Where This Started
Content auditing has a documentation problem. There is no shortage of articles explaining that you should audit your content. There are far fewer that explain how to do it in a way that is specific enough to follow. What columns go in the spreadsheet? Where exactly do you click in GA4? What does the data look like when a page is genuinely underperforming versus when it is just seasonally quiet?
Bibawo Rigepi grew out of a frustration with that gap. The people who most need clear auditing guidance are usually working with limited time and limited budget. They are running a blog, managing a small business site, or handling content for an organization that does not have a dedicated SEO team. For them, "audit your content" is not actionable advice.
What We Decided to Do Differently
Every guide on this site is written to be followed procedurally. That means specifying which reports to open, what to export, and how to interpret what you see. It means showing the actual interface through screenshots rather than describing it abstractly. It means being direct about the tradeoffs involved in decisions like merging two pages versus updating one of them.
We do not hedge everything into uselessness.

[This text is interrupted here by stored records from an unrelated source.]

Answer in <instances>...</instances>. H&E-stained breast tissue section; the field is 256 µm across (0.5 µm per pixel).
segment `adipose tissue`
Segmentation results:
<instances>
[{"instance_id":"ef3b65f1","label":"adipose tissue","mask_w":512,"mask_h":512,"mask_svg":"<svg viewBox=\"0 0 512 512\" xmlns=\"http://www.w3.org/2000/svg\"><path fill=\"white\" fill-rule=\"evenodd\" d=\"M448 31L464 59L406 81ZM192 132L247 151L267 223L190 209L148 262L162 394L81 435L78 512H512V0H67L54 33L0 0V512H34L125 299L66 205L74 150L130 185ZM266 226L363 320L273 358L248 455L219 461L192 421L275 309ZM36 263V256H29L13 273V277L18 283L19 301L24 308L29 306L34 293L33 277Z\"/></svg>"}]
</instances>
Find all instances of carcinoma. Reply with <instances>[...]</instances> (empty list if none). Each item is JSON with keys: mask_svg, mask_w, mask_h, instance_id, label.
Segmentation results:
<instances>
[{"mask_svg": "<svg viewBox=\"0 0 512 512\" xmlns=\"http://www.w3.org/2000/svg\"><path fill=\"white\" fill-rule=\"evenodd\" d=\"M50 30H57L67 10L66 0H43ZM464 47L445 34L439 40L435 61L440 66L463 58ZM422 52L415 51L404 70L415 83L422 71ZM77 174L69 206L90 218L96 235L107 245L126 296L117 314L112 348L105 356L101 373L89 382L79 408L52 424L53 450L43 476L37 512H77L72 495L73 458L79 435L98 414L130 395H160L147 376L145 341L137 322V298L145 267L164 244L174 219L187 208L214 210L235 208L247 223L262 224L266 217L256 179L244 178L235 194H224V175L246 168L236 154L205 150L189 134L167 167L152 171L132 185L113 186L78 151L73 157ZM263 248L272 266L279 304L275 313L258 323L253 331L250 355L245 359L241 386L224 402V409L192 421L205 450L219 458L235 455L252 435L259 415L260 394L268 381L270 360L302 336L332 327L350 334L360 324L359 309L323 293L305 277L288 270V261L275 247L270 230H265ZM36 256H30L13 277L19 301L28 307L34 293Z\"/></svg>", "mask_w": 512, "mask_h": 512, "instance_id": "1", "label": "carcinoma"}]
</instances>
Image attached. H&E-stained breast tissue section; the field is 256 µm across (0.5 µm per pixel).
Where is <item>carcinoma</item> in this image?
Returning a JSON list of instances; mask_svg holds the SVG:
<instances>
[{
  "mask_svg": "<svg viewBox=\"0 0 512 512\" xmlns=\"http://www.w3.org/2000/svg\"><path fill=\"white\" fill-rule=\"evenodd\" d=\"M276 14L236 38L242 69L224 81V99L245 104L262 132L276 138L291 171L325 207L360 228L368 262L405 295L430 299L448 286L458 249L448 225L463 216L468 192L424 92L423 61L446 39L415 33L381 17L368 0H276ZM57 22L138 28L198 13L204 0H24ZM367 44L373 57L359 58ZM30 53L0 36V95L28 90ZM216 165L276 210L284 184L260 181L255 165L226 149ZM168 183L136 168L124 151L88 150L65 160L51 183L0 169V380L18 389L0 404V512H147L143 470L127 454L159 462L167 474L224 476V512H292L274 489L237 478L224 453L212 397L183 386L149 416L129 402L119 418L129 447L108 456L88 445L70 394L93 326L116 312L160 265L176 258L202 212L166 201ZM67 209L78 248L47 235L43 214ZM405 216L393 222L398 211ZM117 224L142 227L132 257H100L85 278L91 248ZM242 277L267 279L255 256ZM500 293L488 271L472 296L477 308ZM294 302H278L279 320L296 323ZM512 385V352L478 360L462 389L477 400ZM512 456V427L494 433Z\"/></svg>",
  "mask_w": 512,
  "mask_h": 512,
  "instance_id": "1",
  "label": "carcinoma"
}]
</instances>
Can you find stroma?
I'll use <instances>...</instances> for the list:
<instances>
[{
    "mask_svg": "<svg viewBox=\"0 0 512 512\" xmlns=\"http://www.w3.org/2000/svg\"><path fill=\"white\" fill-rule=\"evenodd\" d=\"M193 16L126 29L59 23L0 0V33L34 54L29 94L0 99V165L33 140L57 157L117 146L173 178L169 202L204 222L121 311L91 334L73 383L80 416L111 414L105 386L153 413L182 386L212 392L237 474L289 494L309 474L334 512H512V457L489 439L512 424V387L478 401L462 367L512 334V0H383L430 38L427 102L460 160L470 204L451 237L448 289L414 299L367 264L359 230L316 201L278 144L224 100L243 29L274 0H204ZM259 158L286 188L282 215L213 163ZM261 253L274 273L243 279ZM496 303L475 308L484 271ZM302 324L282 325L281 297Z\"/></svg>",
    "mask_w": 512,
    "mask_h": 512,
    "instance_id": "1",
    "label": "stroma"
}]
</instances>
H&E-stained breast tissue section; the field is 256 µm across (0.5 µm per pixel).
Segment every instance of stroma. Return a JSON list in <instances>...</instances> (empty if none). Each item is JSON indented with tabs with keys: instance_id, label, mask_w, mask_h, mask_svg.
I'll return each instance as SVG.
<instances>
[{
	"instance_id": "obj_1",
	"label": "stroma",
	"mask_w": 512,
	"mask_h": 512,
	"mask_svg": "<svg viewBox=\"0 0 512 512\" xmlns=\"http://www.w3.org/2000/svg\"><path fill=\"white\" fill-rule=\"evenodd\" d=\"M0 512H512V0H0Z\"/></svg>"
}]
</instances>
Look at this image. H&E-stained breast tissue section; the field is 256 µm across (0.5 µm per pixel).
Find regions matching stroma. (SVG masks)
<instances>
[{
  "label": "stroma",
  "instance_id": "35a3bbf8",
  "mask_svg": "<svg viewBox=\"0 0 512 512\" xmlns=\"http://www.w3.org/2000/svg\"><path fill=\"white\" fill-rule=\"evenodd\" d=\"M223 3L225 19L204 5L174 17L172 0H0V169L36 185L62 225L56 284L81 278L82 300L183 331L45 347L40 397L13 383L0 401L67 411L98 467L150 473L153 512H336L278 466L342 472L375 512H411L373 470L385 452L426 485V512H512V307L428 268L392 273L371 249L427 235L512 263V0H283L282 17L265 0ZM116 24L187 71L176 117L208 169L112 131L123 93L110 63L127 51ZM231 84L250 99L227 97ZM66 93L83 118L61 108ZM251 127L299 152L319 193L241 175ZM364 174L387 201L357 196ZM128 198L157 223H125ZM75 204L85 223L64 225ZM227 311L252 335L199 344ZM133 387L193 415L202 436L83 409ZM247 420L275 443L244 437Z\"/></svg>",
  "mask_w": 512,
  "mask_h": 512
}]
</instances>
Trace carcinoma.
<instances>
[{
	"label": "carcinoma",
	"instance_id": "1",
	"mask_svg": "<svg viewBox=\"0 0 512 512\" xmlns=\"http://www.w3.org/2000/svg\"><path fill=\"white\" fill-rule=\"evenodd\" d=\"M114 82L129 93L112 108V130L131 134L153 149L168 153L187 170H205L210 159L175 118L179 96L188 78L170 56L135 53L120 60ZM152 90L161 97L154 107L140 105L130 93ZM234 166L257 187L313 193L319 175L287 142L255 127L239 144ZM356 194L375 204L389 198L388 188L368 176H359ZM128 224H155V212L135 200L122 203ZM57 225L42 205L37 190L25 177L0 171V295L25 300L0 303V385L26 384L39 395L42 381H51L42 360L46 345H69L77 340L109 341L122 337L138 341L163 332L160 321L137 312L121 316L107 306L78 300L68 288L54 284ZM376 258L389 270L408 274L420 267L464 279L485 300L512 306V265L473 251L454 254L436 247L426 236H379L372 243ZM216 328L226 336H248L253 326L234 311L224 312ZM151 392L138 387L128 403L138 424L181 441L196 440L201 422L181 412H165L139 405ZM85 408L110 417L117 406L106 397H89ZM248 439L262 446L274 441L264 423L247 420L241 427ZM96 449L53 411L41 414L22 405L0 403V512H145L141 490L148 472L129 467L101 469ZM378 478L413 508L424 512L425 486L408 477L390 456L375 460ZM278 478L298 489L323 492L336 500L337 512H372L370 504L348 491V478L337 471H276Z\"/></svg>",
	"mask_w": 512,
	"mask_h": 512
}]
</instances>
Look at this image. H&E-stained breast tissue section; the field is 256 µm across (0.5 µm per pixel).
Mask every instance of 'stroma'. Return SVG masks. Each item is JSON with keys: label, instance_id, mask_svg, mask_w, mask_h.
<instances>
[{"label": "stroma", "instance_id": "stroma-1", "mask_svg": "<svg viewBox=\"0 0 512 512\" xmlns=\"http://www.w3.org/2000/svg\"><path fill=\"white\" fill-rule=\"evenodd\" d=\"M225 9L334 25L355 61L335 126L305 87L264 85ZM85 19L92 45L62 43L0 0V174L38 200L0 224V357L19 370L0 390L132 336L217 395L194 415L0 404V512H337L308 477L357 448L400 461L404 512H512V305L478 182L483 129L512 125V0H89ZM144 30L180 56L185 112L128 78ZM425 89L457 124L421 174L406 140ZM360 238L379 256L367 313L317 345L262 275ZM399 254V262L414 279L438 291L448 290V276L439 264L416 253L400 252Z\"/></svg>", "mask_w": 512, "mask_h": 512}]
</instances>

We do not pad guides with background context you do not need. We also do not pretend that content auditing is simpler than it is. Some decisions are genuinely difficult and require judgment.
What This Site Is Not
We do not offer auditing services. We do not consult. There is no paid tier, no membership, no course to buy. The guides are free and ungated because the point is to make this knowledge accessible, not to monetize access to it.
This also means we have no financial stake in what decisions you make about your content. If deleting a page is the right call for your situation, we will tell you that clearly. If updating is the right call, we will explain why and how. The advice is not shaped by what might generate a follow-up engagement.
Who These Guides Are For
Content managers handling sites of any size. Bloggers who have published for several years and noticed their traffic has plateaued or declined. Marketing generalists who need to understand what their content is doing. Developers who built a site and now need to think about its editorial health. Anyone who has opened Google Analytics, looked at the data, and felt less certain rather than more.
The guides assume you have basic familiarity with your site and access to Google Analytics. They do not assume any prior knowledge of SEO concepts beyond that.
A Note on the Charlotte, NC Connection
This project is based in Charlotte, North Carolina. The team behind it has backgrounds in editorial content, digital publishing, and web analytics. The Charlotte address is our registered location. The guides, however, apply to any website regardless of where it is based.